At step 1, Node 1 has number 3 = 2 + 1.
At step 1, Node 2 has number 5 = 3 + 2.
At step 1, Node 3 has number 7 = 4 + 3.
At step 1, Node 7 has number 15 = 8 + 7.
At step 1, Node 4 has number 9 = 5 + 4.
At step 1, Node 5 has number 11 = 6 + 5.
At step 1, Node 6 has number 13 = 7 + 6.
At step 2, node 0 has number 1.
At step 2, node 1 has number 3.
At step 2, Node 2 has number 6 = 5 + 1.
At step 2, Node 3 has number 10 = 7 + 3.
At step 2, Node 4 has number 14 = 9 + 5.
At step 2, Node 5 has number 18 = 11 + 7.
At step 2, Node 6 has number 22 = 13 + 9.
At step 2, Node 7 has number 26 = 15 + 11.
At step 3, node 0 has number 1.
At step 3, node 1 has number 3.
At step 3, node 2 has number 6.
At step 3, node 3 has number 10.
At step 3, Node 4 has number 15 = 14 + 1.
At step 3, Node 5 has number 21 = 18 + 3.
At step 3, Node 6 has number 28 = 22 + 6.
At step 3, Node 7 has number 36 = 26 + 10.
The total sum is 36.

Brent’s Theorem

PRAM stands for Parallel Random Access Machine The PRAM model is an idealized construct.

  • It assumes any number of processors can access any items in memory instantly.

  • An operation takes one unit time.

The PRAM model helps to derive bounds on the theoretical time of a parallel algorithm.

As an application of Brent’s theorem, we look at parallel summation. Consider the sum of \(n\) numbers.

If \(n = 2^T\), then the PRAM can do the sum in \(T\) steps.

If the PRAM has \(P\) processors and \(P \leq n/2\), then

\[T_P \leq \lceil \log_2(n) \rceil + \frac{(n-1) - \log_2(n)}{P},\]

where \(T_P\) is the execution time with \(P\) processors.

Typically, the number of processors is fixed, and then we want to find the best size \(n\) of the problem so the theoretical bounds on the execution time are within reach.

Bibliography

  1. R. P. Brent: The parallel evaluation of general arithmetic expressions. Journal of the ACM 12(2): 201-206, 1974.

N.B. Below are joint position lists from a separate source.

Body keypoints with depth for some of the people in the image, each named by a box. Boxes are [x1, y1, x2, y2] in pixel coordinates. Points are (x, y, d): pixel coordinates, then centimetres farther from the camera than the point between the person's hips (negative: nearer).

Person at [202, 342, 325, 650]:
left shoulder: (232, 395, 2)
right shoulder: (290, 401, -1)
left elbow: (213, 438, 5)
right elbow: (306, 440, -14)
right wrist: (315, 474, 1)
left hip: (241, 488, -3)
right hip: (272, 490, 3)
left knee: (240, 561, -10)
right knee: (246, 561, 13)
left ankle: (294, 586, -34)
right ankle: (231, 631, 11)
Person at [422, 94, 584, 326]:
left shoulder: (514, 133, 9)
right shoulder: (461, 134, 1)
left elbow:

  2. John Gustafson: Brent’s Theorem. In Enclopedia of Parallel Computing, edited by David Padua, pages 182-185, Springer 2011.

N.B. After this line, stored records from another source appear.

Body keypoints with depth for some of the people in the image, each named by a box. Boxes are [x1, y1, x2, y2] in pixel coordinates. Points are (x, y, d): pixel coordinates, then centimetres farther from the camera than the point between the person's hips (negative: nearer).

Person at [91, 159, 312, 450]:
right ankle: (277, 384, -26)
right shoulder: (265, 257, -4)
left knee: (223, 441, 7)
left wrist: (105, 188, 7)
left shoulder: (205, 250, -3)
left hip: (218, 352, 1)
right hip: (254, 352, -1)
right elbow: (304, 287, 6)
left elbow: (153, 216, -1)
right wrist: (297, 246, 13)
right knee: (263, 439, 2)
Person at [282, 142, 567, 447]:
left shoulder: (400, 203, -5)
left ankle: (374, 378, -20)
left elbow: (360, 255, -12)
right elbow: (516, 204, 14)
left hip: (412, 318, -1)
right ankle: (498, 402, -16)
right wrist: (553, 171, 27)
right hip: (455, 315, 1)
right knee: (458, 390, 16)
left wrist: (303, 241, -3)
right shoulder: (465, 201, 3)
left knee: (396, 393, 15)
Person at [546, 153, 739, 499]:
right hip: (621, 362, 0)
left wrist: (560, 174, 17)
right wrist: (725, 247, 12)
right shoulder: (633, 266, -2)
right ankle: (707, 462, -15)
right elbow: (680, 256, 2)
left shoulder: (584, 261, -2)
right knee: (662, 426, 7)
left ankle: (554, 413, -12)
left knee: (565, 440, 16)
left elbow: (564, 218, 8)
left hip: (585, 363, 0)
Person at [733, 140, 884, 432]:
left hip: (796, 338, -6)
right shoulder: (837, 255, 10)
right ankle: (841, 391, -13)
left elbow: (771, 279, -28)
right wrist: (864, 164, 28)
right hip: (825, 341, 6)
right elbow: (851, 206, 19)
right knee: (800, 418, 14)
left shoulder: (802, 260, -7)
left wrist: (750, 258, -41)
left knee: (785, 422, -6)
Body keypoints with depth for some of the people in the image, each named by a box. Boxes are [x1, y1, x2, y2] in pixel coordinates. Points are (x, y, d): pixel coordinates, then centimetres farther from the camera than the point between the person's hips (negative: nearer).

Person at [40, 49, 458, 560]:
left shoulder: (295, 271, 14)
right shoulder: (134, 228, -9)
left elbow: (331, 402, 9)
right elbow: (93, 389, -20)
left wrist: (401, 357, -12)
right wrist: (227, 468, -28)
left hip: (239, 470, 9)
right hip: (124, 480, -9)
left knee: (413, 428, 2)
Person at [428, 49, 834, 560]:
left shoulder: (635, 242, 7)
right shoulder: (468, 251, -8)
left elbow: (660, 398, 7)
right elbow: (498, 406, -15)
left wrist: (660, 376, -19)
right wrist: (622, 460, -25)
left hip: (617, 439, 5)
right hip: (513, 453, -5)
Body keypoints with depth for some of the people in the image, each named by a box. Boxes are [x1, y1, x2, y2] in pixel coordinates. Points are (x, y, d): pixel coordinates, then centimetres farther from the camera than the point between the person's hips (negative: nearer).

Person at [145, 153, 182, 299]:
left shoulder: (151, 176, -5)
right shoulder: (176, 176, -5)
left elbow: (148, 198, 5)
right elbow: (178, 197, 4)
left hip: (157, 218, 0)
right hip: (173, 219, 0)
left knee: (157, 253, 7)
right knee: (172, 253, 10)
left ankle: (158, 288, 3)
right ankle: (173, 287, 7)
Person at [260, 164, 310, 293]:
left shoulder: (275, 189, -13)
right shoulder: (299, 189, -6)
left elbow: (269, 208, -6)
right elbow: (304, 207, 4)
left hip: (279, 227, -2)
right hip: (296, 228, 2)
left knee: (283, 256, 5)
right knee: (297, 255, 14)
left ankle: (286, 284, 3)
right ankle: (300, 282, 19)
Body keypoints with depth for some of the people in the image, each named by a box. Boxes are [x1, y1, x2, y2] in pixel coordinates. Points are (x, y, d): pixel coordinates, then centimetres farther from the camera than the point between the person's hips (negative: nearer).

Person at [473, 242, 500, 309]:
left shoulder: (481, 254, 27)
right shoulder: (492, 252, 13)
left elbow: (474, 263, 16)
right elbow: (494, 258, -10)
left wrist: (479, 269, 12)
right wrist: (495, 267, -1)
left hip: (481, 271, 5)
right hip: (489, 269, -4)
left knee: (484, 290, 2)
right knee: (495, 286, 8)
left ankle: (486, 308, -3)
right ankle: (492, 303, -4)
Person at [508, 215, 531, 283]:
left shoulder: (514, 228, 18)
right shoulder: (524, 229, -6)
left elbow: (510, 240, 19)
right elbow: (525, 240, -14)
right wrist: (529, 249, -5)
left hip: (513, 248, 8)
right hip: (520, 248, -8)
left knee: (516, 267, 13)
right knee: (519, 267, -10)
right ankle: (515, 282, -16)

  3. W. Daniel Hillis and Guy L. Steele. Data Parallel Algorithms. Communications of the ACM, vol. 29, no. 12, pages 1170-1183, 1986.

Exercises

  1. Does the hypercube topology support a butterfly barrier? If not, explain with an example. Otherwise, show that the hypercube topology has sufficiently many connections for a butterfly barrier.

  2. Write code using MPI_sendrecv for a butterfly barrier. Show that your code works for \(p = 8\).

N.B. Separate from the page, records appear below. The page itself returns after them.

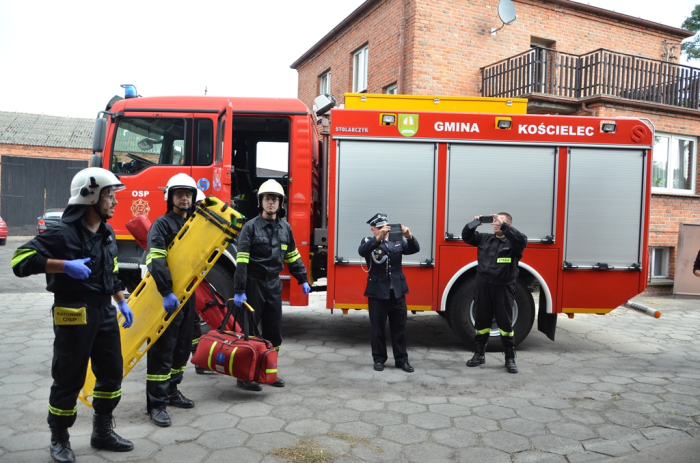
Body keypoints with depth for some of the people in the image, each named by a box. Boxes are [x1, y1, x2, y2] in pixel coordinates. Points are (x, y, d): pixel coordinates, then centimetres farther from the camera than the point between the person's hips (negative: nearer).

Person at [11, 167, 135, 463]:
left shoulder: (107, 233, 11)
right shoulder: (64, 233, -14)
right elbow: (21, 259, -18)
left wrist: (122, 303, 17)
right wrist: (65, 265, -27)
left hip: (104, 311, 8)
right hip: (73, 315, -8)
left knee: (112, 372, 12)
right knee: (69, 380, 3)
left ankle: (102, 432, 29)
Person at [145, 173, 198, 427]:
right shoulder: (162, 224, -9)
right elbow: (156, 260, -22)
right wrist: (166, 292, -29)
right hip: (167, 297, -7)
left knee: (182, 346, 15)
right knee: (162, 349, -4)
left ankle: (171, 391, 29)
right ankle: (156, 403, 3)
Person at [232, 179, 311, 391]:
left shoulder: (285, 228, 7)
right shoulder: (251, 226, -9)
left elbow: (293, 256, 16)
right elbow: (241, 260, -14)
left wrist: (303, 280, 15)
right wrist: (239, 290, -19)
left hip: (274, 284, 5)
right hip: (254, 284, -5)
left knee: (274, 331, 10)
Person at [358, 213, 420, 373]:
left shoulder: (397, 241, 7)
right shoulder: (369, 242, -3)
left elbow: (414, 249, -4)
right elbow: (362, 251, -25)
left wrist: (409, 237, -26)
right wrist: (378, 238, -40)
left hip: (397, 292, 3)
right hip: (377, 292, -3)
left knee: (399, 328, 10)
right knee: (378, 328, 8)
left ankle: (402, 359, 20)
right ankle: (379, 359, 21)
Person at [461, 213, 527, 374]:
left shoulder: (513, 241, -3)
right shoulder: (485, 238, 10)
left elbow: (521, 240, -24)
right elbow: (466, 237, 11)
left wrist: (503, 226, -29)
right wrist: (473, 224, -7)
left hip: (503, 288, -4)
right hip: (483, 286, 4)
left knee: (505, 324, 3)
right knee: (481, 322, 11)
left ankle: (510, 359, 15)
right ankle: (479, 355, 24)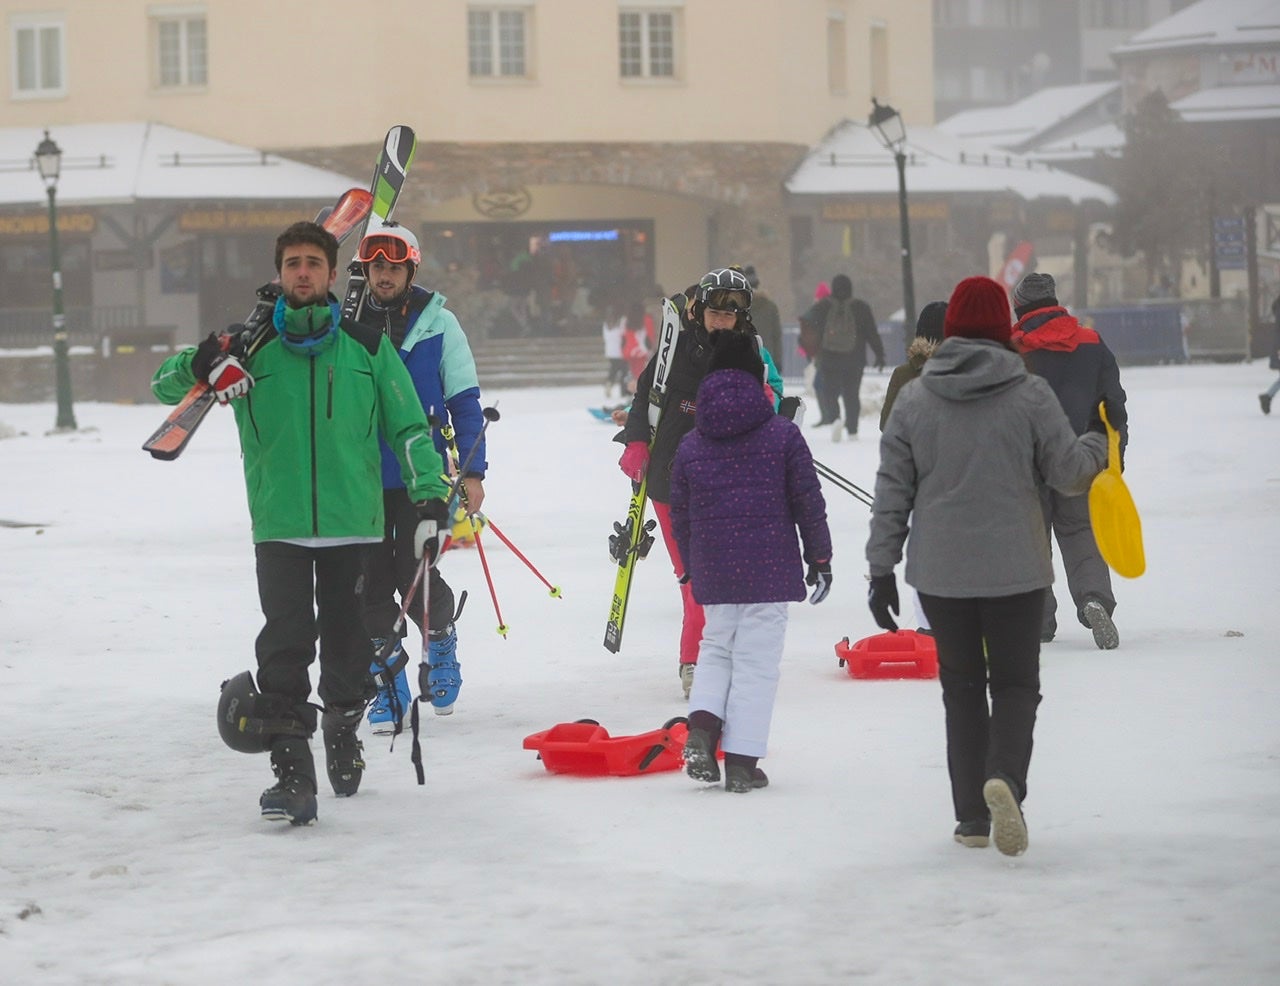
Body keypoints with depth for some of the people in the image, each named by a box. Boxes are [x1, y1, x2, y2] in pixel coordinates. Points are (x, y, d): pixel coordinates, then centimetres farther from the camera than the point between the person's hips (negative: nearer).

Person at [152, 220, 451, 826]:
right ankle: (291, 769, -12)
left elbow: (409, 428, 11)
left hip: (354, 522, 1)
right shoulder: (252, 346, 6)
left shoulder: (366, 346, 7)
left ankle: (343, 731, 33)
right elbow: (166, 386, 6)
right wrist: (200, 366, -17)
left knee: (347, 641, 8)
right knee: (286, 644, -10)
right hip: (279, 524, -1)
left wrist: (430, 499, 2)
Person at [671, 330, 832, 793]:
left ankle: (702, 726, -2)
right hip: (770, 568, -3)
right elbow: (809, 502, -2)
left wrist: (691, 565, 24)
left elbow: (680, 515, 11)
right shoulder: (783, 434, -3)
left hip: (713, 569, 3)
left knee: (716, 646, 20)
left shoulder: (690, 445, 6)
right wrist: (819, 557, 8)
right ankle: (741, 763, 0)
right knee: (756, 660, 1)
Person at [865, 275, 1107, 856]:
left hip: (939, 572, 2)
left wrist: (882, 568, 7)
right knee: (1015, 683, 6)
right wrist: (1096, 447, 22)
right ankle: (1004, 775, -22)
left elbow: (892, 491, 1)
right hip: (1015, 568, -2)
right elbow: (1068, 472, 0)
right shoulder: (1030, 395, -6)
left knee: (962, 687, 12)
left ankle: (972, 818, 11)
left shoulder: (913, 399, 0)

  3. Rewrite prefix_sum.c using MPI_sendrecv.

  4. Consider the composite trapezoidal rule for the approximation of \(\pi\) (see lecture 13), doubling the number of intervals in each step. Can you apply the prefix sum algorithm so that at the end, processor \(i\) holds the approximation for \(\pi\) with \(2^i\) intervals?